[START Listed records]
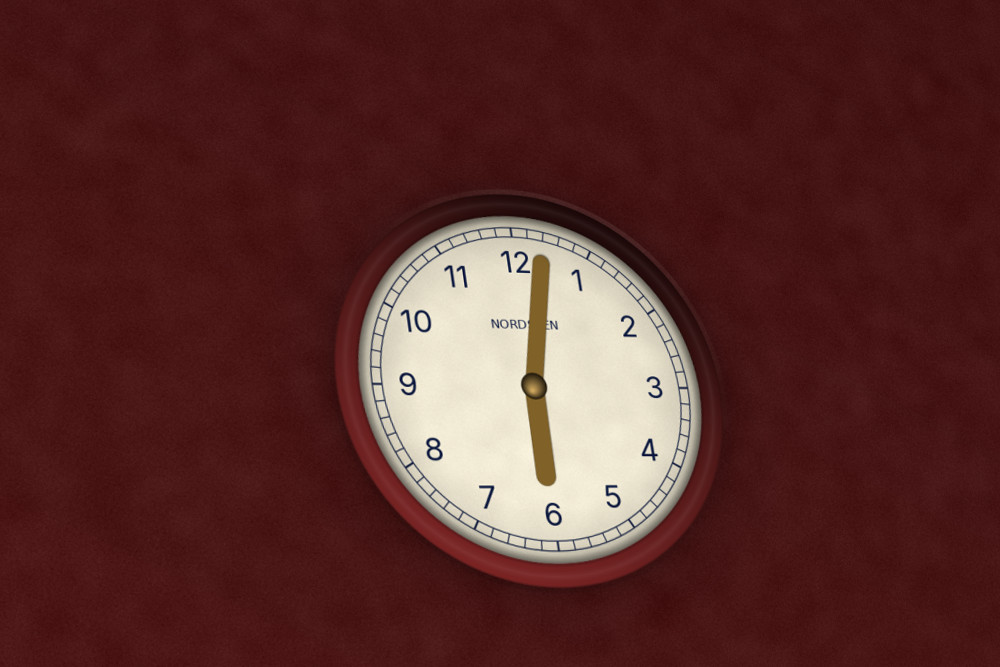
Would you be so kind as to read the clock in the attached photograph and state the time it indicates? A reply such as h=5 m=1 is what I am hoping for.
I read h=6 m=2
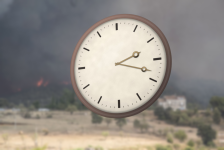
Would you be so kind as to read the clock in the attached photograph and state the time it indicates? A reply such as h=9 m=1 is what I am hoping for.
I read h=2 m=18
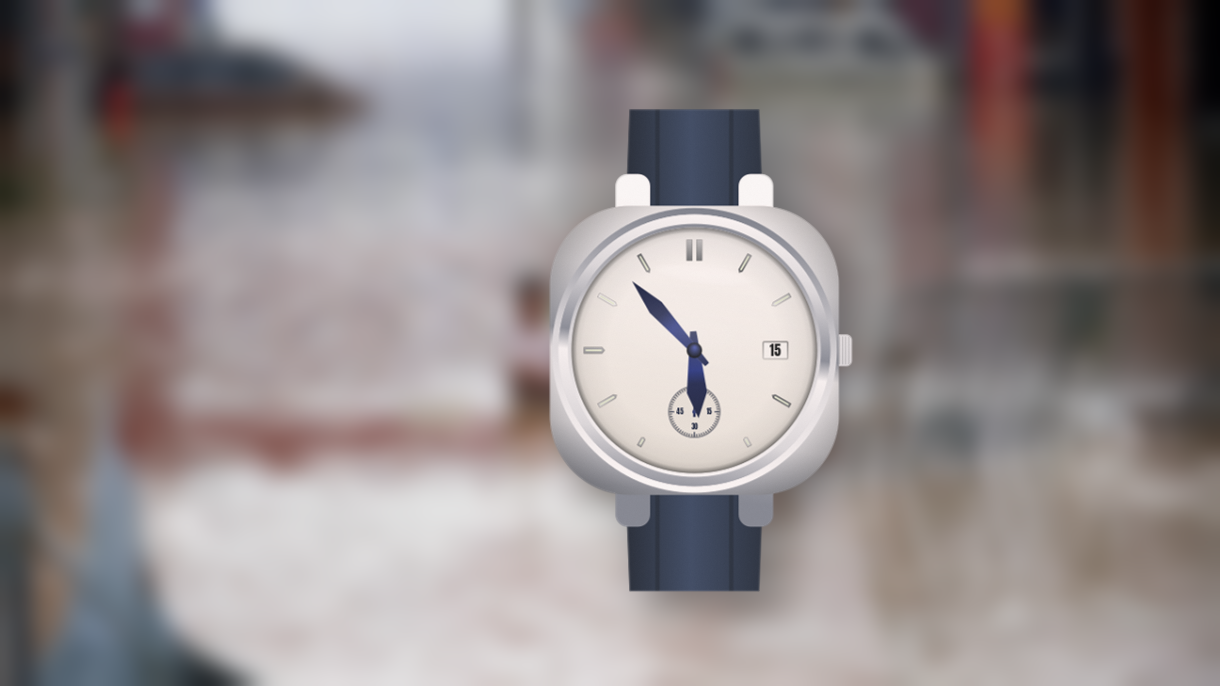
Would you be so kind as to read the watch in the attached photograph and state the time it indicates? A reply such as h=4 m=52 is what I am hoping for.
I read h=5 m=53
[END Listed records]
> [Required work]:
Reproduce the rows above with "attached photograph" changed to "enclosed image" and everything else left unchanged. Omit the pictures from your reply.

> [Response]:
Would you be so kind as to read the clock in the enclosed image and state the time it indicates? A reply such as h=5 m=1 is what I am hoping for.
I read h=6 m=2
Would you be so kind as to read the clock in the enclosed image and state the time it indicates? A reply such as h=9 m=1 is what I am hoping for.
I read h=2 m=18
Would you be so kind as to read the watch in the enclosed image and state the time it indicates? A reply such as h=4 m=52 is what I am hoping for.
I read h=5 m=53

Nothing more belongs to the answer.